Conforme o IPR, Rachel mantém a liderança na pesquisa espontânea, quando foi citada por 23% dos advogados, seguido por Bitto com 20,75%, de Mansour com 2% e Giselle Marques com 1%.

O instituto constatou que 62,5% dos advogados desejam mudança na gestão da OAB/MS, enquanto 36,5% defendem a permanência do atual grupo. No quesito rejeição, Giselle lidera com 21,5%, seguido por Bitto com 11,25%. Rachel Magrini é a menos rejeitada, com 5%.

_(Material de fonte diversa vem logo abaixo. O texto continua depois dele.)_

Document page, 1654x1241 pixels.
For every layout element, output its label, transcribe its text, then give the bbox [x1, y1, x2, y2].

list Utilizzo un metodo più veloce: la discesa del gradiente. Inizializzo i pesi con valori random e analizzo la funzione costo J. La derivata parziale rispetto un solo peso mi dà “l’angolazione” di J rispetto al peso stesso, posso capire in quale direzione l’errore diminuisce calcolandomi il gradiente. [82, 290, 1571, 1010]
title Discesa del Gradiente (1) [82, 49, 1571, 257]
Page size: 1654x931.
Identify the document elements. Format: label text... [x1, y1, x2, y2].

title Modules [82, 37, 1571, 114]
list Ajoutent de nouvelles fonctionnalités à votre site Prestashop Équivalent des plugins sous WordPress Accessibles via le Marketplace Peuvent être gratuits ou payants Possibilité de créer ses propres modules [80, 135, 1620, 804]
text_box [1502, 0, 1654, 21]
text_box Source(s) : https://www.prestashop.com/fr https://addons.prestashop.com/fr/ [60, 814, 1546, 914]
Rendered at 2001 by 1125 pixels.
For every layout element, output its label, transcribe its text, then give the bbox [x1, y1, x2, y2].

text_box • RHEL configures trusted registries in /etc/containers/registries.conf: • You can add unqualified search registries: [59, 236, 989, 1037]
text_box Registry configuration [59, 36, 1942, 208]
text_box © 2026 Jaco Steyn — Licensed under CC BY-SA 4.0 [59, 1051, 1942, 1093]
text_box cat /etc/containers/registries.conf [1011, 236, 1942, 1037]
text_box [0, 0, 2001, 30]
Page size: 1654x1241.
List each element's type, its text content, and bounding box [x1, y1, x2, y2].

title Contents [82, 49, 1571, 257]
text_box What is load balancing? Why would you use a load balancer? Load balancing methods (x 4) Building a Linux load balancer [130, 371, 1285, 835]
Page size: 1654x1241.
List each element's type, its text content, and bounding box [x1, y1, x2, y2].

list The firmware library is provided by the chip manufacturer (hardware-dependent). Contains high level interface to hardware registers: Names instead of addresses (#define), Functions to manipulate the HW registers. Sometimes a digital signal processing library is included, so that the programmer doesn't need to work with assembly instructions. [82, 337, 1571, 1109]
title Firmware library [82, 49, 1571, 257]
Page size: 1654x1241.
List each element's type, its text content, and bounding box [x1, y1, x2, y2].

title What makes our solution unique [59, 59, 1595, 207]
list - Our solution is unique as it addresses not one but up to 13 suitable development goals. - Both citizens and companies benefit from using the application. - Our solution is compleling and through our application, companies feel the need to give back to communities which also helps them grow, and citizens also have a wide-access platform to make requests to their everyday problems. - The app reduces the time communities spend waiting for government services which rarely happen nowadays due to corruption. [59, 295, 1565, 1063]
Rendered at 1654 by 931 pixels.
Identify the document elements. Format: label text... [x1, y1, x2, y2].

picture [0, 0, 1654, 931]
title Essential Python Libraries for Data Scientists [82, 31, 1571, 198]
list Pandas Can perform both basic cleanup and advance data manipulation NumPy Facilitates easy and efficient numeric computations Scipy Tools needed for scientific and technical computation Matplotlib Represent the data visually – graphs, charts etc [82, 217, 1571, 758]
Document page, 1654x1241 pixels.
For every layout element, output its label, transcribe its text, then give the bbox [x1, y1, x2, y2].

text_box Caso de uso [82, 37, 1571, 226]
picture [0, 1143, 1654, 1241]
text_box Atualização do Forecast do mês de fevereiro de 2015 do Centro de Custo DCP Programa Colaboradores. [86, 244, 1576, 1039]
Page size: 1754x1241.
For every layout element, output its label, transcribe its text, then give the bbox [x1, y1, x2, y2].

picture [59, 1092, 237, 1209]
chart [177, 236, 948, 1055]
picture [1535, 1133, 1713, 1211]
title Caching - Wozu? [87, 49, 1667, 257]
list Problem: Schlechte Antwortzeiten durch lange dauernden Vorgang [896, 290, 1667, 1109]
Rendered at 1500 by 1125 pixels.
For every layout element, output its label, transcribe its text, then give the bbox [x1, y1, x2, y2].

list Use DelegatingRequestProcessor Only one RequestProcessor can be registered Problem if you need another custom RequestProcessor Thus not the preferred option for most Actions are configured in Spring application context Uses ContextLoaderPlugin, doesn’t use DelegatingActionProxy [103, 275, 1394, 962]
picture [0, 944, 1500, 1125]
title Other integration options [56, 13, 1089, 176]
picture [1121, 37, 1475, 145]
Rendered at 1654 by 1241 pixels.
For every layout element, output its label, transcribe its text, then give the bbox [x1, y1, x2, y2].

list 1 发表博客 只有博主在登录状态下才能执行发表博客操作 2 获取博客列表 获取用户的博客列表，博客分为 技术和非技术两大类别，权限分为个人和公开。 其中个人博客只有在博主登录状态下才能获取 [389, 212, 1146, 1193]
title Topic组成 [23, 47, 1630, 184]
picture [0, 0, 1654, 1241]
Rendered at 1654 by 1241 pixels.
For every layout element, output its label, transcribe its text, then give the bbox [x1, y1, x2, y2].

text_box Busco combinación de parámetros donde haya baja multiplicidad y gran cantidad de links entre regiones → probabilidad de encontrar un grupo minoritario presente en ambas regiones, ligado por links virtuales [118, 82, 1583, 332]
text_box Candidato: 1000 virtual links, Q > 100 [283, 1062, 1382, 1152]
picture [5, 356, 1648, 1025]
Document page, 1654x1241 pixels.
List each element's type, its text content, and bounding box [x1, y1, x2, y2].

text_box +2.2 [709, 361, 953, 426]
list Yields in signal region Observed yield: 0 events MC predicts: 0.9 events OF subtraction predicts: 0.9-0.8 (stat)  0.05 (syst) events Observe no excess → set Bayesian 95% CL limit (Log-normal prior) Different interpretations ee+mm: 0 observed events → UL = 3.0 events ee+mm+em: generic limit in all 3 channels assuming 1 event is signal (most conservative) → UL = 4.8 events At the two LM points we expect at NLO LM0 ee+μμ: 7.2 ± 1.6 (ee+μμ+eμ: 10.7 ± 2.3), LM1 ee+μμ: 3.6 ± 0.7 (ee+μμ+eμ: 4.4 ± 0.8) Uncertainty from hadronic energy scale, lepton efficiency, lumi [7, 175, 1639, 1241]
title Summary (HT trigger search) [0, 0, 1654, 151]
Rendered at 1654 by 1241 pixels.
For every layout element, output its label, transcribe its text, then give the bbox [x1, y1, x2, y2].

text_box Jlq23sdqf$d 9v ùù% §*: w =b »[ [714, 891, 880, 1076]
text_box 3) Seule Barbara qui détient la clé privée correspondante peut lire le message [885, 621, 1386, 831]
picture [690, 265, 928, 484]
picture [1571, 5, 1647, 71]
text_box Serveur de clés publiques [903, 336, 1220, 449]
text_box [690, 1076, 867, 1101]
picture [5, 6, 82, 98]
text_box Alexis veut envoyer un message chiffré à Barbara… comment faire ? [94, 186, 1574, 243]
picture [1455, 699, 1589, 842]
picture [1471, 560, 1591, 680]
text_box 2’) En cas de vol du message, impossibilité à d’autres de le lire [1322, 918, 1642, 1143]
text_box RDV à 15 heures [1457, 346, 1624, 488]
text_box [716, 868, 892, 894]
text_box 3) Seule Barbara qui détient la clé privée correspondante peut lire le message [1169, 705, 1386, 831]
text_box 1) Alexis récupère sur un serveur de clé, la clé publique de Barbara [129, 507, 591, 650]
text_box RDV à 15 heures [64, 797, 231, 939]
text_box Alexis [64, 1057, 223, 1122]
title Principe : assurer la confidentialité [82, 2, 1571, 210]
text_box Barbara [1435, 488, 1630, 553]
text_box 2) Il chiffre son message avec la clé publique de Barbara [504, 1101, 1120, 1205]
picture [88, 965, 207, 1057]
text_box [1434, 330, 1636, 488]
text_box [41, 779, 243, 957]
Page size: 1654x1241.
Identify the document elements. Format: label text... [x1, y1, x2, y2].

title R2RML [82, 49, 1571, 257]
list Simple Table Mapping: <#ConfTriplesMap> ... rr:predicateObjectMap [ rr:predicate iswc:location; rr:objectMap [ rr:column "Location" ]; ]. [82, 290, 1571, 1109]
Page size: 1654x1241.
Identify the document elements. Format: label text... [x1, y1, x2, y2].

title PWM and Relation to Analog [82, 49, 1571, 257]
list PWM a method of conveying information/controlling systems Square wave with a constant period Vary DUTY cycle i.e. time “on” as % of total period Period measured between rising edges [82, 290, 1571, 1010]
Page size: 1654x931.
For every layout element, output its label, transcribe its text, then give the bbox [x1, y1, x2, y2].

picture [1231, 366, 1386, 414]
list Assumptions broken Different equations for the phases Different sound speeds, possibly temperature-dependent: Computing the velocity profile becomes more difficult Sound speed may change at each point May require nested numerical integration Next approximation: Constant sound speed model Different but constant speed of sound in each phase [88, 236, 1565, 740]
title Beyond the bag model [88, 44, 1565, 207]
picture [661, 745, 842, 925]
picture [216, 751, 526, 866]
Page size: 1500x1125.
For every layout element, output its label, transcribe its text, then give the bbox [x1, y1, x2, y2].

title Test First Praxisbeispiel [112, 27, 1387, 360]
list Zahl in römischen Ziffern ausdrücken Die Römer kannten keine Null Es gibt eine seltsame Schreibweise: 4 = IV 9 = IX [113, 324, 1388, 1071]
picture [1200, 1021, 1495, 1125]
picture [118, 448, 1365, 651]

Bitto Pereira, o candidato para manter a hegemonia de Mansour no comando da advocacia de MS (Foto: Divulgação)

As chapas devem se inscrever neste mês e a eleição da nova presidente ou  do novo presidente da ordem ocorre em novembro. Rachel Magrini começa a despontar como favorita e quebrar o tabu de nenhuma mulher ser eleita para presidir a entidade nos últimos 30 anos. Em 40 anos de história, a OAB/MS só elegeu uma mulher para presidente, Elenice Pereira Carille, em 1990.

A possibilidade de uma mulher volta ao comando após três décadas coincide com o movimento nacional das advogadas em ganhar mais representatividade no conselho da OAB.

Giselle Marques faz campanha em Corumbá, sua terra natal (Foto: Divulgação)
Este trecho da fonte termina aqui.